**Exercise details**
Produce as output only the lines below starting at the line with "histopathology image reveals" and continuing through the line with "cancer tissue demonstrates", each one exactly as written.

**Dataset extract**
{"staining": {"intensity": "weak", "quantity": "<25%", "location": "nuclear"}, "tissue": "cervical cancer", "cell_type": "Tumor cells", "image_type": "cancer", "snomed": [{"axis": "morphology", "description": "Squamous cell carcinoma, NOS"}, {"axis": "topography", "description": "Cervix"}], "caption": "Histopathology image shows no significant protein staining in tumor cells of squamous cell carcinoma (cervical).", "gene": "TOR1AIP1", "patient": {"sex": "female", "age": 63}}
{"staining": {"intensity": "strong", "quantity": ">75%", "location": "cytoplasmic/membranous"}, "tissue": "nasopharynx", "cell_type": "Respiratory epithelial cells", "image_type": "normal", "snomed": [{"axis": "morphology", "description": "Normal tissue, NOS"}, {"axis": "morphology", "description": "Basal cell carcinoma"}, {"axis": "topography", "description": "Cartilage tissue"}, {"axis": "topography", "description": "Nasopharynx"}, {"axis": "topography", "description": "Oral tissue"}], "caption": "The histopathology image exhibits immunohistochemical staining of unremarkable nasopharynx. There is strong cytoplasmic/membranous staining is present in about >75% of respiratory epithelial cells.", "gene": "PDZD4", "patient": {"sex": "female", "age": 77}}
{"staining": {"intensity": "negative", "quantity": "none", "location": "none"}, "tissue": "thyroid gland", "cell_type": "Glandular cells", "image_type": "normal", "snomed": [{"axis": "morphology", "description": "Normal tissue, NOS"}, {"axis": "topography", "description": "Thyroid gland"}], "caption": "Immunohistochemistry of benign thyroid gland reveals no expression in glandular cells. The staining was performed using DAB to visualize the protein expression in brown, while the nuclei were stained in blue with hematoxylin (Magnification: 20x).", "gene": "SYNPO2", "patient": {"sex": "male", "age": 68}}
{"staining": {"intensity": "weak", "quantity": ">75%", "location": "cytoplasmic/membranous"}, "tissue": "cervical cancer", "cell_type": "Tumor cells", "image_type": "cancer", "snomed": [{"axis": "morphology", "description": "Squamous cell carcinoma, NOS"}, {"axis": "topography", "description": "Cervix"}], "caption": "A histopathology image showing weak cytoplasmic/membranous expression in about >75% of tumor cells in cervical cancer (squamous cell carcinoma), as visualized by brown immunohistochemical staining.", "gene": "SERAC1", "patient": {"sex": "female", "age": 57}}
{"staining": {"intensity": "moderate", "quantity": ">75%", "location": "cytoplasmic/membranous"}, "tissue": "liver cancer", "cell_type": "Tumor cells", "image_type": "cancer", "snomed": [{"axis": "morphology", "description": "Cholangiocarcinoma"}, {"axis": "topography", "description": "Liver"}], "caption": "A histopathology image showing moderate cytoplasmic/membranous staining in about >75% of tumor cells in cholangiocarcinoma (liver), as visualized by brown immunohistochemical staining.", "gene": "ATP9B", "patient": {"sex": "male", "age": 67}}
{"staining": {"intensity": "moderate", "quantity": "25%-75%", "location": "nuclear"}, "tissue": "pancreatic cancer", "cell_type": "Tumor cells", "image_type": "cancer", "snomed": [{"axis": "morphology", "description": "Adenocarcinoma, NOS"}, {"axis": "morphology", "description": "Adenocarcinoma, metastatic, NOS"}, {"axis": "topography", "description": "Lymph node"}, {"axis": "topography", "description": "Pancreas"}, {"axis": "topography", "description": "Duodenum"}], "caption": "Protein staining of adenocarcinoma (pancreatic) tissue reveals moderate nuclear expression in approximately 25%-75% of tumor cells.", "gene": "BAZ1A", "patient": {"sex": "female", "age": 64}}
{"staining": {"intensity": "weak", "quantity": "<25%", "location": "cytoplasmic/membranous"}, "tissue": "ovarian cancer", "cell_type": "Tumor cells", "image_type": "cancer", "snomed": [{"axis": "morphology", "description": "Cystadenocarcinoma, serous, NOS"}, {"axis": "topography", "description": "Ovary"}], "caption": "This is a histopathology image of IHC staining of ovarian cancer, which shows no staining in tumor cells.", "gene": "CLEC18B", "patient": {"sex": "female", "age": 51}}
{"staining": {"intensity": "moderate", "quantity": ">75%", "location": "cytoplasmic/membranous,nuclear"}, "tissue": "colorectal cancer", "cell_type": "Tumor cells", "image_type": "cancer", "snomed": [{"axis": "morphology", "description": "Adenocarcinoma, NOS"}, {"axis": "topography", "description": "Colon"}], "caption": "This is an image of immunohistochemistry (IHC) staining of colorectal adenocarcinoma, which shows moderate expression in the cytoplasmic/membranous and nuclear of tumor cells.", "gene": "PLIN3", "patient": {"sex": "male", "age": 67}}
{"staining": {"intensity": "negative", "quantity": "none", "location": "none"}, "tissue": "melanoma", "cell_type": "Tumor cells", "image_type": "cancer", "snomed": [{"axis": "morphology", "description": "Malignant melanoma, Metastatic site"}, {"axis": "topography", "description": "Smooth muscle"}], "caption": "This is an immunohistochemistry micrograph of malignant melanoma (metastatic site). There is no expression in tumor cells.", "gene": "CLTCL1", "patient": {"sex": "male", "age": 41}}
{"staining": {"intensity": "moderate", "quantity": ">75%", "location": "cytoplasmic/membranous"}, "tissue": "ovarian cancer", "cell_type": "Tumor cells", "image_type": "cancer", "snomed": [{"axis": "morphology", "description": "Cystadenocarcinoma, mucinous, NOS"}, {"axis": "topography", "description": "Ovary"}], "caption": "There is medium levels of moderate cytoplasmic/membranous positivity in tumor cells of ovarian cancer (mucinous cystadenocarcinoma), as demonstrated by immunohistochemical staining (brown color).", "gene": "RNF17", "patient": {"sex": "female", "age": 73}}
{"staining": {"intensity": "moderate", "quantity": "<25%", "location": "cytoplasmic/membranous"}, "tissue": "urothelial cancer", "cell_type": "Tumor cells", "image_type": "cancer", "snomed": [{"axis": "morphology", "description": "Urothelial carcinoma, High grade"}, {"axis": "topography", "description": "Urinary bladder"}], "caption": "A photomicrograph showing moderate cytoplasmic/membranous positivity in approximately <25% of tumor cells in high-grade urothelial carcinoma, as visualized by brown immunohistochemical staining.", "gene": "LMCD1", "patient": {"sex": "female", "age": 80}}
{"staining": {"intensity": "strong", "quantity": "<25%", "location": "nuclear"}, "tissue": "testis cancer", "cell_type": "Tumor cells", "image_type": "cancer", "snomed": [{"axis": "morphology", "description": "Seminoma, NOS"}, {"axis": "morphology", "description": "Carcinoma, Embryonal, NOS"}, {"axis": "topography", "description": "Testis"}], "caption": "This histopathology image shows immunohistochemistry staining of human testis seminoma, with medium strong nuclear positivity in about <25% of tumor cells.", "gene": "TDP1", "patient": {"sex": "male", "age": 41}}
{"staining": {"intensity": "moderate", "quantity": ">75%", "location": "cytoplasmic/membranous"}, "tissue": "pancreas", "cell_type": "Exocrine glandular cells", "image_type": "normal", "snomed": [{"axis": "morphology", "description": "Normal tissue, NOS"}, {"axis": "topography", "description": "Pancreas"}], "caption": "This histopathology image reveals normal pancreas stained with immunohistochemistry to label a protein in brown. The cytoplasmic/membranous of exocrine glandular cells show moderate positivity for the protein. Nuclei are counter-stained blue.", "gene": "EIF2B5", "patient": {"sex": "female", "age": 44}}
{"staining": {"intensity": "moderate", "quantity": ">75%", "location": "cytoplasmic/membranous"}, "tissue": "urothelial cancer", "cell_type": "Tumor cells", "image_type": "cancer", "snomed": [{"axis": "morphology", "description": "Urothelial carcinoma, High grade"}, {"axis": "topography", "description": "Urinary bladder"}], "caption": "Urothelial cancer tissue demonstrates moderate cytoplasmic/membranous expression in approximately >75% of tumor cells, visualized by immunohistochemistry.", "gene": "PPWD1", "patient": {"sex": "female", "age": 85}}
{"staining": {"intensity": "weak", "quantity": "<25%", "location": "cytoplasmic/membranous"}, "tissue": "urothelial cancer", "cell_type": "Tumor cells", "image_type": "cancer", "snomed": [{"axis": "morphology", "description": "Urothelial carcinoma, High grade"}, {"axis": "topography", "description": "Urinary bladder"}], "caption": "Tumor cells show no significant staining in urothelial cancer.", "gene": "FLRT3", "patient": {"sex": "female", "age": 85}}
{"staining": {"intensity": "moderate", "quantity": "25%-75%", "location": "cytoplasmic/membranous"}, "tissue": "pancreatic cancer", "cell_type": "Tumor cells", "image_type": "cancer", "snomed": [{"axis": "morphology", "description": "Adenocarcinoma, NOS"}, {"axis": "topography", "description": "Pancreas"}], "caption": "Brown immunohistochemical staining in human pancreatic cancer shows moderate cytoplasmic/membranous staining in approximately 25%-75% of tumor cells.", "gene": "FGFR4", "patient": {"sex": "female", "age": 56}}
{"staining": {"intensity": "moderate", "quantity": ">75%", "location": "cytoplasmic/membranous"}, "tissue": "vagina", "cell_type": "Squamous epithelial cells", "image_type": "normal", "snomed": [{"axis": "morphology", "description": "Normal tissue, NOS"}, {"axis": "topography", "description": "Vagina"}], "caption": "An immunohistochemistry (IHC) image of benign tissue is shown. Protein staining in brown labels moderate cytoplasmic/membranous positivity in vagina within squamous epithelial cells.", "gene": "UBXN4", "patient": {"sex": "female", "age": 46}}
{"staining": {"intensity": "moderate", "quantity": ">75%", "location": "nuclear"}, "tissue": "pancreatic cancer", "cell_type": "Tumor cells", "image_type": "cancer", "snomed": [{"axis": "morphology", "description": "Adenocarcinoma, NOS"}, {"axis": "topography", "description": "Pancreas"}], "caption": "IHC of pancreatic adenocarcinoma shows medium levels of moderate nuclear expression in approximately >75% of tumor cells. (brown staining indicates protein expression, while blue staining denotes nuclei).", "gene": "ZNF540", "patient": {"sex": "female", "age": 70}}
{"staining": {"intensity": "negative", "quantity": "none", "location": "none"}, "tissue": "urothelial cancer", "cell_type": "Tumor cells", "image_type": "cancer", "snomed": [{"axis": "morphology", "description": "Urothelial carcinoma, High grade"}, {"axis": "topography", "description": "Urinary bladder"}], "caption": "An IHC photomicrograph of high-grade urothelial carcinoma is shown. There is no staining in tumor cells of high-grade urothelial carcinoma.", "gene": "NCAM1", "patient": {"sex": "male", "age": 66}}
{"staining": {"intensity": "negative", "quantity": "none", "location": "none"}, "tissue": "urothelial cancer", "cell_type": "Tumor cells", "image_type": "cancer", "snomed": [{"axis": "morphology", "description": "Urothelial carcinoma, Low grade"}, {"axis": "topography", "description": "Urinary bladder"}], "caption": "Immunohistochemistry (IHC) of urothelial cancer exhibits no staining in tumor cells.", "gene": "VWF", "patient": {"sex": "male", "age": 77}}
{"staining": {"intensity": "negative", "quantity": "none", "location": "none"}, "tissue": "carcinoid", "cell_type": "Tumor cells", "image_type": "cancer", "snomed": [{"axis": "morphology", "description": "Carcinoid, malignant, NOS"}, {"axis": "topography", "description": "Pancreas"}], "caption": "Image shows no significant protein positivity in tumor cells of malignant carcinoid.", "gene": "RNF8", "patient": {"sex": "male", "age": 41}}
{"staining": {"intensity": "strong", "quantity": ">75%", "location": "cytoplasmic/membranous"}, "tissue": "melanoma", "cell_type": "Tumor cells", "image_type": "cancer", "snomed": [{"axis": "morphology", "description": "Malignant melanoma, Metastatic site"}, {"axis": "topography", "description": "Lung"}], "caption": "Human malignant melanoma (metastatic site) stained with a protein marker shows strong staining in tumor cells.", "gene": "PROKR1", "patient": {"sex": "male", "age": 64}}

**Solution to the problem**
{"staining": {"intensity": "moderate", "quantity": ">75%", "location": "cytoplasmic/membranous"}, "tissue": "pancreas", "cell_type": "Exocrine glandular cells", "image_type": "normal", "snomed": [{"axis": "morphology", "description": "Normal tissue, NOS"}, {"axis": "topography", "description": "Pancreas"}], "caption": "This histopathology image reveals normal pancreas stained with immunohistochemistry to label a protein in brown. The cytoplasmic/membranous of exocrine glandular cells show moderate positivity for the protein. Nuclei are counter-stained blue.", "gene": "EIF2B5", "patient": {"sex": "female", "age": 44}}
{"staining": {"intensity": "moderate", "quantity": ">75%", "location": "cytoplasmic/membranous"}, "tissue": "urothelial cancer", "cell_type": "Tumor cells", "image_type": "cancer", "snomed": [{"axis": "morphology", "description": "Urothelial carcinoma, High grade"}, {"axis": "topography", "description": "Urinary bladder"}], "caption": "Urothelial cancer tissue demonstrates moderate cytoplasmic/membranous expression in approximately >75% of tumor cells, visualized by immunohistochemistry.", "gene": "PPWD1", "patient": {"sex": "female", "age": 85}}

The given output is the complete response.